#### AIM OF THE EXERCISE
Without any images, write the data out exactly as it appears.

#### PROVIDED DATA
_ _ _ _ _

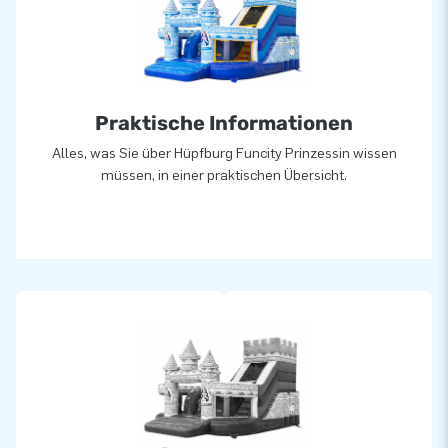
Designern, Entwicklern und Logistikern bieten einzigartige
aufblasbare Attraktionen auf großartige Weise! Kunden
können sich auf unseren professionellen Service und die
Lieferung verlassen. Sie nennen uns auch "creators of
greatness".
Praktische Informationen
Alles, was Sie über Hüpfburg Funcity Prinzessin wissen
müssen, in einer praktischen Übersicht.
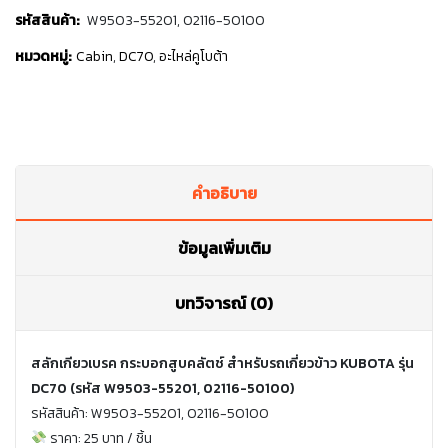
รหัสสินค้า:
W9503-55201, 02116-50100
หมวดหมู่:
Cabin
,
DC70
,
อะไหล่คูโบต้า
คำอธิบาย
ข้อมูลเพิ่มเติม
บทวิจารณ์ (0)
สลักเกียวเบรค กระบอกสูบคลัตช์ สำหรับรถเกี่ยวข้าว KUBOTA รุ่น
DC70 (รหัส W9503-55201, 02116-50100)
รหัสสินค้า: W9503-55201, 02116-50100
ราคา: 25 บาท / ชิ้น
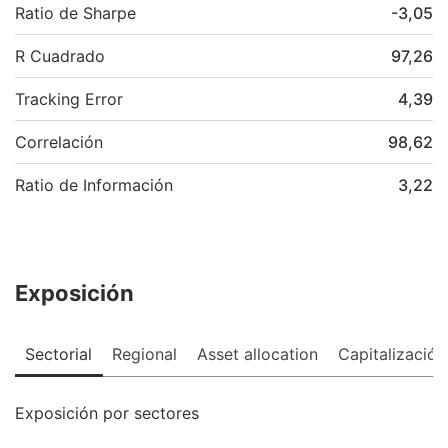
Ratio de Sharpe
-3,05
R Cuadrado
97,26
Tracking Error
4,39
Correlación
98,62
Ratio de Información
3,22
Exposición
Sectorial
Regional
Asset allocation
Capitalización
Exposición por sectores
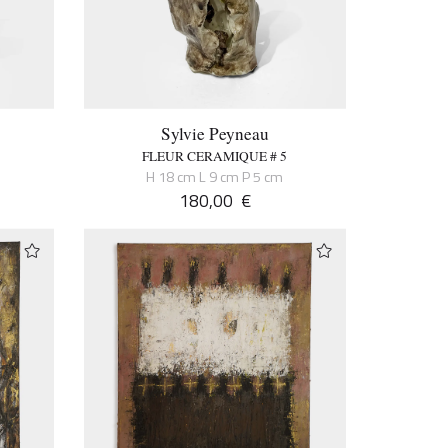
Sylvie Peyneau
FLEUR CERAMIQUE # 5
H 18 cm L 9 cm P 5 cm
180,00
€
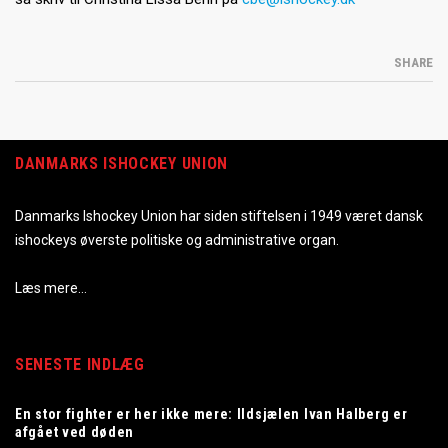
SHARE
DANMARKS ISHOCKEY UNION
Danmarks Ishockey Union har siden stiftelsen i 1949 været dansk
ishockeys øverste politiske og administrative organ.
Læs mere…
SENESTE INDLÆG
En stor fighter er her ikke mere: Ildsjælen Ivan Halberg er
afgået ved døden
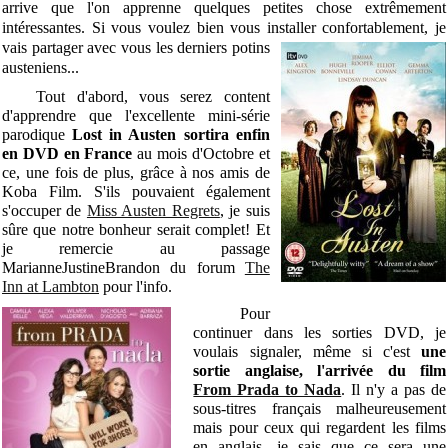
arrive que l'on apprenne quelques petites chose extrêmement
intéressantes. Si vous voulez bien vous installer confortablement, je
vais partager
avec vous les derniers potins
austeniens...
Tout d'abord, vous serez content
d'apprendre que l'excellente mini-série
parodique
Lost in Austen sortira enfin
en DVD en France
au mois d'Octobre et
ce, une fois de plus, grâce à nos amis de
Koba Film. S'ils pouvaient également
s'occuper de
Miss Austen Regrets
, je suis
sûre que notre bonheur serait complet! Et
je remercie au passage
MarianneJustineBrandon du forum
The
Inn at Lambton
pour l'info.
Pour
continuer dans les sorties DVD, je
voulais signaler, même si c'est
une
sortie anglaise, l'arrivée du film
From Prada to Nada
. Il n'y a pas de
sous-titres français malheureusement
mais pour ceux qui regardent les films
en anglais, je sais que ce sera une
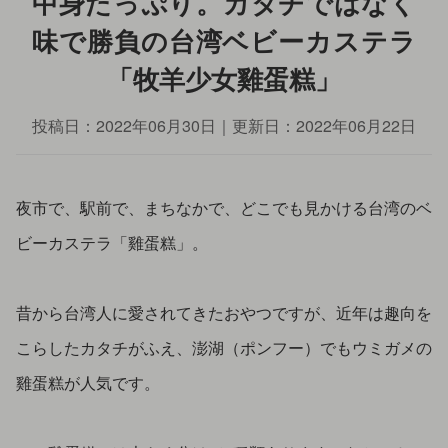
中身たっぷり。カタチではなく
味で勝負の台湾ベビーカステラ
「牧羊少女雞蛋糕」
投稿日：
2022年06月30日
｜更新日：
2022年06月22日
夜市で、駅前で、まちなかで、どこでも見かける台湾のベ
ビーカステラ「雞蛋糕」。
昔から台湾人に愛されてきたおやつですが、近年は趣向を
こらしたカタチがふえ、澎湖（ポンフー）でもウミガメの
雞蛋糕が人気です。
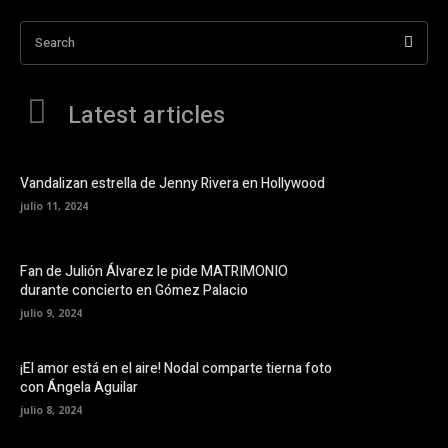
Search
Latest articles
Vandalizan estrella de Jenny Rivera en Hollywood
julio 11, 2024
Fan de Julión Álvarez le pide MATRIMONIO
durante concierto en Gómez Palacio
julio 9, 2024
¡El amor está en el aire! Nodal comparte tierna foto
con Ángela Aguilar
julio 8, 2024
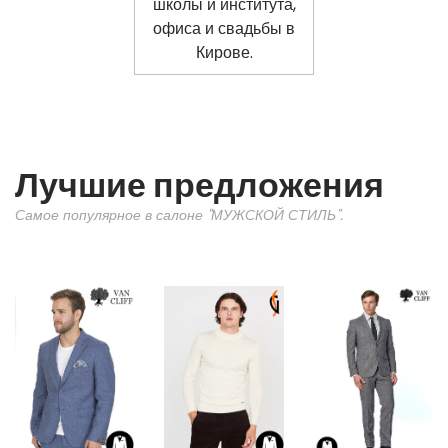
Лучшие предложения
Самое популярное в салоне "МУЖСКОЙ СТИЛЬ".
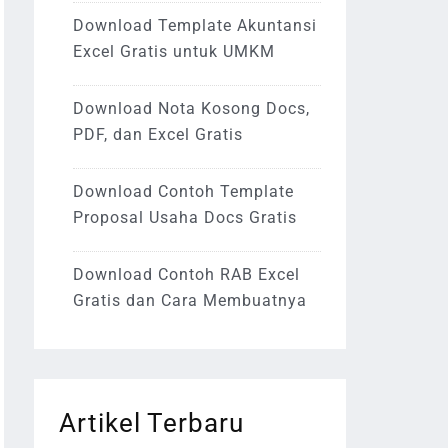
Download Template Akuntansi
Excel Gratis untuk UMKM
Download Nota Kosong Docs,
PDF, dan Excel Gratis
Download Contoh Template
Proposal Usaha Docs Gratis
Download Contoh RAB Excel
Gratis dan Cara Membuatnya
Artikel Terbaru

_ _ _ _ _

#### REPLY TO THE TASK
Designern, Entwicklern und Logistikern bieten einzigartige
aufblasbare Attraktionen auf großartige Weise! Kunden
können sich auf unseren professionellen Service und die
Lieferung verlassen. Sie nennen uns auch "creators of
greatness".
Praktische Informationen
Alles, was Sie über Hüpfburg Funcity Prinzessin wissen
müssen, in einer praktischen Übersicht.
รหัสสินค้า:
W9503-55201, 02116-50100
หมวดหมู่:
Cabin
,
DC70
,
อะไหล่คูโบต้า
คำอธิบาย
ข้อมูลเพิ่มเติม
บทวิจารณ์ (0)
สลักเกียวเบรค กระบอกสูบคลัตช์ สำหรับรถเกี่ยวข้าว KUBOTA รุ่น
DC70 (รหัส W9503-55201, 02116-50100)
รหัสสินค้า: W9503-55201, 02116-50100
ราคา: 25 บาท / ชิ้น
Ratio de Sharpe
-3,05
R Cuadrado
97,26
Tracking Error
4,39
Correlación
98,62
Ratio de Información
3,22
Exposición
Sectorial
Regional
Asset allocation
Capitalización
Exposición por sectores
Sylvie Peyneau
FLEUR CERAMIQUE # 5
H 18 cm L 9 cm P 5 cm
180,00
€
SHARE
DANMARKS ISHOCKEY UNION
Danmarks Ishockey Union har siden stiftelsen i 1949 været dansk
ishockeys øverste politiske og administrative organ.
Læs mere…
SENESTE INDLÆG
En stor fighter er her ikke mere: Ildsjælen Ivan Halberg er
afgået ved døden
arrive que l'on apprenne quelques petites chose extrêmement
intéressantes. Si vous voulez bien vous installer confortablement, je
vais partager
avec vous les derniers potins
austeniens...
Tout d'abord, vous serez content
d'apprendre que l'excellente mini-série
parodique
Lost in Austen sortira enfin
en DVD en France
au mois d'Octobre et
ce, une fois de plus, grâce à nos amis de
Koba Film. S'ils pouvaient également
s'occuper de
Miss Austen Regrets
, je suis
sûre que notre bonheur serait complet! Et
je remercie au passage
MarianneJustineBrandon du forum
The
Inn at Lambton
pour l'info.
Pour
continuer dans les sorties DVD, je
voulais signaler, même si c'est
une
sortie anglaise, l'arrivée du film
From Prada to Nada
. Il n'y a pas de
sous-titres français malheureusement
mais pour ceux qui regardent les films
en anglais, je sais que ce sera une
中身たっぷり。カタチではなく
味で勝負の台湾ベビーカステラ
「牧羊少女雞蛋糕」
投稿日：
2022年06月30日
｜更新日：
2022年06月22日
夜市で、駅前で、まちなかで、どこでも見かける台湾のベ
ビーカステラ「雞蛋糕」。
昔から台湾人に愛されてきたおやつですが、近年は趣向を
こらしたカタチがふえ、澎湖（ポンフー）でもウミガメの
雞蛋糕が人気です。
Search
Latest articles
Vandalizan estrella de Jenny Rivera en Hollywood
julio 11, 2024
Fan de Julión Álvarez le pide MATRIMONIO
durante concierto en Gómez Palacio
julio 9, 2024
¡El amor está en el aire! Nodal comparte tierna foto
con Ángela Aguilar
julio 8, 2024
Лучшие предложения
Самое популярное в салоне "МУЖСКОЙ СТИЛЬ".
Download Template Akuntansi
Excel Gratis untuk UMKM
Download Nota Kosong Docs,
PDF, dan Excel Gratis
Download Contoh Template
Proposal Usaha Docs Gratis
Download Contoh RAB Excel
Gratis dan Cara Membuatnya
Artikel Terbaru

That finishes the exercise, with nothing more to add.